Por Wagner Camargo, Chief Operating Officer (COO) da EVOX
Nas reuniões de conselho diretivo das empresas que dependem de sistemas corporativos para sustentar a estratégia de crescimento, a migração para a nuvem pública é pauta obrigatória. É uma iniciativa que impacta diretamente as definições sobre processos, dados, integrações, custos e, sobretudo, pessoas.
Porém, a realidade operacional frequentemente revela o erro de tratar a jornada para a nuvem como uma iniciativa isolada de atualização de infraestrutura.
Essa abordagem concentra o esforço na tecnologia, mas deixa em segundo plano o ponto mais crítico para o Retorno sobre o Investimento (ROI): o que é possível melhorar com a migração e como essa melhoria será mensurada.
O ponto de partida para a migração deve estar inserido na estratégia de negócio
Segundo pesquisa global da McKinsey com mais de 400 executivos, 38% dos entrevistados reportaram atrasos superiores a três meses nas migrações, além de gastos, em média, 14% acima do planejado.
Esse conflito financeiro gera imprecisões nas definições estratégicas prévias. Por isso, antes de discutir arquitetura ou cronograma, a liderança precisa estabelecer quais objetivos podem ser transformados em indicadores-chaves de desempenho (KPIs), tais como:
- Redução do custo operacional;
- Maior velocidade na execução de processos e no fechamento financeiro;
- Melhoria da disponibilidade;
- Capacidade de lançar funcionalidades mais rapidamente.
A nuvem pública amplia capacidade e flexibilidade das operações, mas não substitui as decisões humanas sobre qualidade, propriedade e regras de uso das informações.
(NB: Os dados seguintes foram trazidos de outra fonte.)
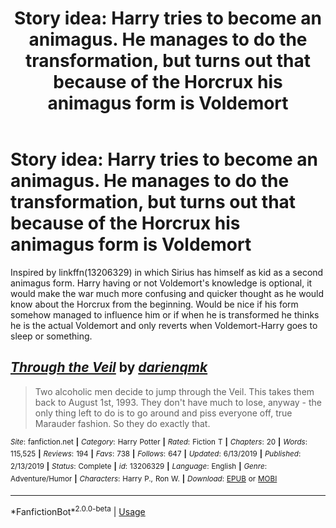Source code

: #+TITLE: Story idea: Harry tries to become an animagus. He manages to do the transformation, but turns out that because of the Horcrux his animagus form is Voldemort

* Story idea: Harry tries to become an animagus. He manages to do the transformation, but turns out that because of the Horcrux his animagus form is Voldemort
:PROPERTIES:
:Author: JOKERRule
:Score: 18
:DateUnix: 1585358560.0
:DateShort: 2020-Mar-28
:FlairText: Prompt
:END:
Inspired by linkffn(13206329) in which Sirius has himself as kid as a second animagus form. Harry having or not Voldemort's knowledge is optional, it would make the war much more confusing and quicker thought as he would know about the Horcrux from the beginning. Would be nice if his form somehow managed to influence him or if when he is transformed he thinks he is the actual Voldemort and only reverts when Voldemort-Harry goes to sleep or something.


** [[https://www.fanfiction.net/s/13206329/1/][*/Through the Veil/*]] by [[https://www.fanfiction.net/u/12022188/darienqmk][/darienqmk/]]

#+begin_quote
  Two alcoholic men decide to jump through the Veil. This takes them back to August 1st, 1993. They don't have much to lose, anyway - the only thing left to do is to go around and piss everyone off, true Marauder fashion. So they do exactly that.
#+end_quote

^{/Site/:} ^{fanfiction.net} ^{*|*} ^{/Category/:} ^{Harry} ^{Potter} ^{*|*} ^{/Rated/:} ^{Fiction} ^{T} ^{*|*} ^{/Chapters/:} ^{20} ^{*|*} ^{/Words/:} ^{115,525} ^{*|*} ^{/Reviews/:} ^{194} ^{*|*} ^{/Favs/:} ^{738} ^{*|*} ^{/Follows/:} ^{647} ^{*|*} ^{/Updated/:} ^{6/13/2019} ^{*|*} ^{/Published/:} ^{2/13/2019} ^{*|*} ^{/Status/:} ^{Complete} ^{*|*} ^{/id/:} ^{13206329} ^{*|*} ^{/Language/:} ^{English} ^{*|*} ^{/Genre/:} ^{Adventure/Humor} ^{*|*} ^{/Characters/:} ^{Harry} ^{P.,} ^{Ron} ^{W.} ^{*|*} ^{/Download/:} ^{[[http://www.ff2ebook.com/old/ffn-bot/index.php?id=13206329&source=ff&filetype=epub][EPUB]]} ^{or} ^{[[http://www.ff2ebook.com/old/ffn-bot/index.php?id=13206329&source=ff&filetype=mobi][MOBI]]}

--------------

*FanfictionBot*^{2.0.0-beta} | [[https://github.com/tusing/reddit-ffn-bot/wiki/Usage][Usage]]
:PROPERTIES:
:Author: FanfictionBot
:Score: 3
:DateUnix: 1585358567.0
:DateShort: 2020-Mar-28
:END:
Os KPIs definidos antes da migração criam uma linha de base para comparar o cenário anterior com o posterior, permitindo que o investimento seja avaliado sob critérios bem definidos.
O mesmo raciocínio se aplica às extensões, integrações e customizações. Cada etapa da migração demanda uma análise detalhada dos fluxos operacionais para decidir o que deve ser mantido, quais customizações históricas devem ser eliminadas e quais rotinas passarão por uma reestruturação integral para adaptação às melhores práticas do mercado internacional.
Nesse contexto, o papel da plataforma SAP é crucial para os resultados esperados, e não apenas para o cumprimento de atividades técnicas. É um cuidado que muda a execução do projeto e permite a efetividade para os negócios.
A necessidade da governança para mitigar riscos operacionais
Outro fator determinante é a governança. É obrigatório ter uma estrutura clara de decisão, responsabilidades, prioridades e critérios de acompanhamento de riscos.
O modelo de governança adequado estabelece alinhamento contínuo entre área de tecnologia e área de negócio, de modo a formalizar a migração para a nuvem pública. Os respectivos gestores têm a responsabilidade de identificar os grupos mais impactados, preparar as lideranças, definir usuários-chave e acompanhar a adoção do SAP.
Mas devemos reforçar que a conclusão da migração não representa o encerramento do projeto. Esse é apenas um ponto de partida para a empresa acompanhar se os indicadores definidos inicialmente estão evoluindo em conformidade com a legislação.
Isso significa medir custos, produtividade, disponibilidade, desempenho dos processos, qualidade dos dados, nível de adoção pelos usuários e outros fatores diretamente relacionados aos objetivos. Também significa revisar periodicamente a relação entre custo e eficiência operacional.
Para a liderança, o ponto que merece mais atenção é o cálculo final, que deve ser focado no valor que a empresa passou a capturar depois da mudança. Uma migração para a nuvem pública precisa ser, ao mesmo tempo, tecnicamente impecável e entregar muito valor em resultado de negócios.
Esse é o cenário ideal para concretizar a transformação digital pretendida, sem haver cobrança indesejada por custo elevado ou por atrasos decorrentes da falta de governança no processo.